● Exercise set
1. Answer these questions from the passage titled "Dominion":
(a) According to the DNA evidence cited, how long ago did the split between canis lupus familiaris and canis lupus occur?
(b) Were dogs domesticated before or after the advent of farming?
(c) In the second paragraph, what is the only way the ancient call to carnage can be managed?
2. Reproduce the part of the "Dominion" passage that starts with "Estimates vary, but" and goes on through "to purpose bred.", with no changes.

● Reading passage
┌──
Dominion

Estimates vary, but nuclear and mitochondrial DNA evidence suggests that the allele split between canis lupus familiaris and canis lupus occurred 11 to 32 thousand years ago. Dogs were domesticated prior to the advent of farming, and they’ve been with us ever since. Humans have availed themselves of selective breeding and dogs’ natural propensity for obedience to create something entirely other than their wild forebears. Where once stalked a mess of snarling teeth and patient hunting tactics now stood a loyal, resolute friend ready to render aid and comfort fit to purpose bred. 

But behind every face-lick, behind every tail-wag, behind every ball fetched and every belly proffered for a friendly rub beats the thick blood of the pack. There is no domesticated dog too pampered, too effete, too enervated that the ancient call to carnage is completely snuffed. The aroma of terror is too delicious to ignore. It can only be managed, and even then only by a willingly-offered, voluntary arrangement of dominion. The man is the master. The master is good. Obey.
└──
(Page images and extracted text)
┌──
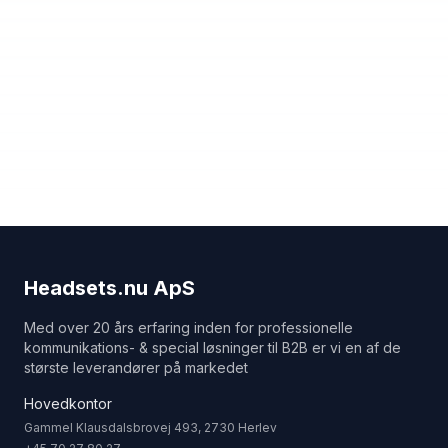
Headsets.nu ApS
Med over 20 års erfaring inden for professionelle
kommunikations- & special løsninger til B2B er vi en af de
største leverandører på markedet
Hovedkontor
Gammel Klausdalsbrovej 493, 2730 Herlev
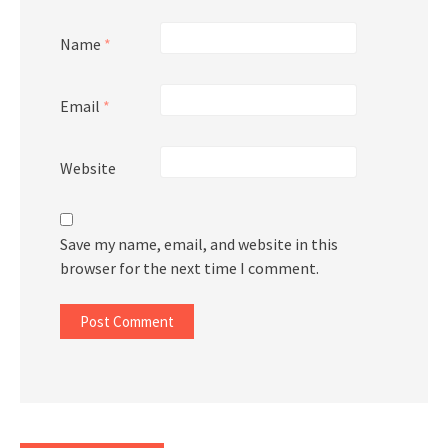
Name
*
Email
*
Website
Save my name, email, and website in this
browser for the next time I comment.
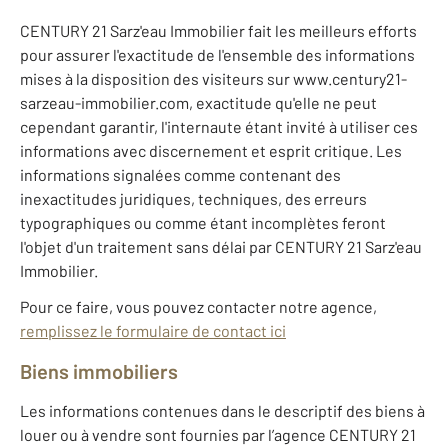
CENTURY 21 Sarz'eau Immobilier fait les meilleurs efforts
pour assurer l'exactitude de l'ensemble des informations
mises à la disposition des visiteurs sur www.century21-
sarzeau-immobilier.com, exactitude qu'elle ne peut
cependant garantir, l'internaute étant invité à utiliser ces
informations avec discernement et esprit critique. Les
informations signalées comme contenant des
inexactitudes juridiques, techniques, des erreurs
typographiques ou comme étant incomplètes feront
l'objet d'un traitement sans délai par CENTURY 21 Sarz'eau
Immobilier.
Pour ce faire, vous pouvez contacter notre agence,
remplissez le formulaire de contact ici
Biens immobiliers
Les informations contenues dans le descriptif des biens à
louer ou à vendre sont fournies par l’agence CENTURY 21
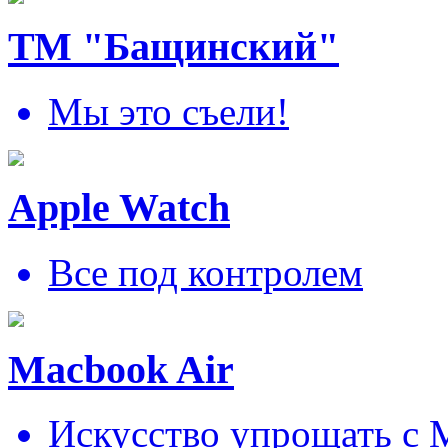
ТМ "Бащинский"
Мы это съели!
Apple Watch
Все под контролем
Macbook Air
Искусcтво упрощать c 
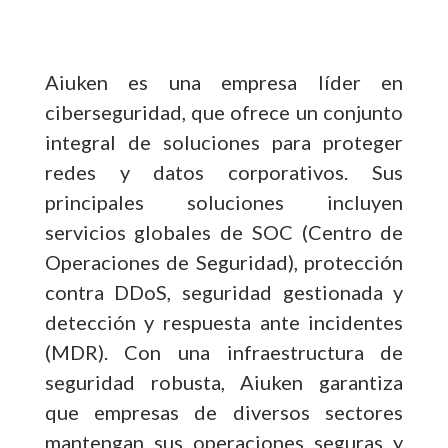
Aiuken es una empresa líder en
ciberseguridad, que ofrece un conjunto
integral de soluciones para proteger
redes y datos corporativos. Sus
principales soluciones incluyen
servicios globales de SOC (Centro de
Operaciones de Seguridad), protección
contra DDoS, seguridad gestionada y
detección y respuesta ante incidentes
(MDR). Con una infraestructura de
seguridad robusta, Aiuken garantiza
que empresas de diversos sectores
mantengan sus operaciones seguras y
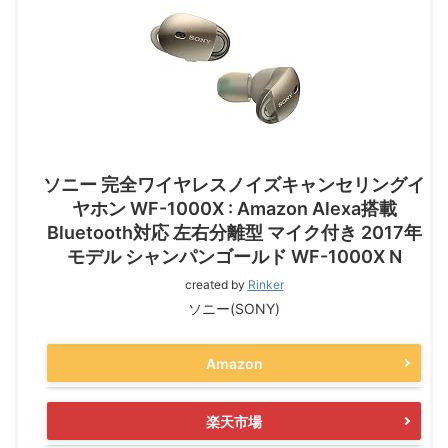
ソニー 完全ワイヤレスノイズキャンセリングイ
ヤホン WF-1000X : Amazon Alexa搭載
Bluetooth対応 左右分離型 マイク付き 2017年
モデル シャンパンゴールド WF-1000X N
created by
Rinker
ソニー(SONY)
Amazon
楽天市場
└──
● Set of answers
1.
(a) 11 to 32 thousand years ago.
(b) Before; dogs were domesticated prior to the advent of farming.
(c) By a willingly-offered, voluntary arrangement of dominion.

2.
Estimates vary, but nuclear and mitochondrial DNA evidence suggests that the allele split between canis lupus familiaris and canis lupus occurred 11 to 32 thousand years ago. Dogs were domesticated prior to the advent of farming, and they’ve been with us ever since. Humans have availed themselves of selective breeding and dogs’ natural propensity for obedience to create something entirely other than their wild forebears. Where once stalked a mess of snarling teeth and patient hunting tactics now stood a loyal, resolute friend ready to render aid and comfort fit to purpose bred.